■ Explore the material ■
a – In the passage on fungal Chs5 fragments, rewrite the section from "The localization of" up to and including "of these foci.", changing "fluorescence microscopy" to "confocal microscopy".
b – According to the passage on fungal Chs5 fragments, under which promoter were the GFP-tagged fusion proteins expressed in S. cerevisiae?

■ Extract to read ■

Our informatics analyses strongly suggested the presence of an exomer complex at work along the whole fungal lineage. In order to test this hypothesis, we heterologously expressed the N-terminal part of the Chs5 genes from several fungi including the basidiomycete Ustilago maydis and the zygomycete Mucor circinelloides in S. cerevisiae cells deleted for CHS5. Taking into account that the N-terminal part of Chs5 (ScChs5*) is functional29, we amplified this fragment by PCR from S. cerevisiae, Kluyveromyces lactis, Candida albicans, U. maydis and M. circinelloides (see Supplementary Fig. S1), cloned them, fused to a GFP-tag at their C-terminus, and expressed the resulting fusion proteins under the strong pGAL1 promoter in S. cerevisiae.

The localization of the proteins was assessed by fluorescence microscopy after one and three hours of expression (Fig. 5). The proteins ScChs5*, KlChs5* and CaChs5* were neatly visualized as intracellular spots after one hour, showing a strong co-localization with the TGN marker Sec. 7-mR2 (Table 1) suggestive of its correct assembly. Overexpression for three hours of both U. maydis and M. circinelloides Chs5 N-terminal fragments, lead to the formation of discrete intracellular foci that, however, did not co-localized with Sec. 7-mR2 (Fig. 5A), a result that questions the nature of these foci.

■ Recorded data ■

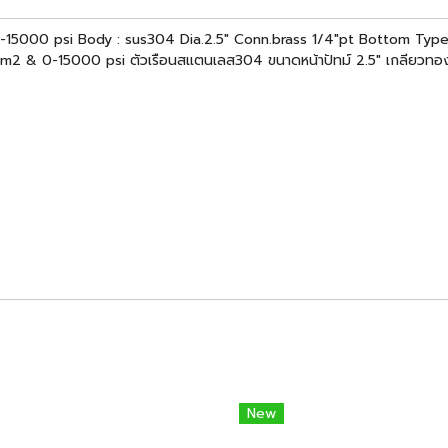
5000 psi Body : sus304 Dia.2.5" Conn.brass 1/4"pt Bottom Typ
cm2 & 0-15000 psi ตัวเรือนสแตนเลส304 ขนาดหน้าปัทม์ 2.5" เกลียวทอ
New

■ Results for each task ■
a –
The localization of the proteins was assessed by confocal microscopy after one and three hours of expression (Fig. 5). The proteins ScChs5*, KlChs5* and CaChs5* were neatly visualized as intracellular spots after one hour, showing a strong co-localization with the TGN marker Sec. 7-mR2 (Table 1) suggestive of its correct assembly. Overexpression for three hours of both U. maydis and M. circinelloides Chs5 N-terminal fragments, lead to the formation of discrete intracellular foci that, however, did not co-localized with Sec. 7-mR2 (Fig. 5A), a result that questions the nature of these foci.

b – The strong pGAL1 promoter.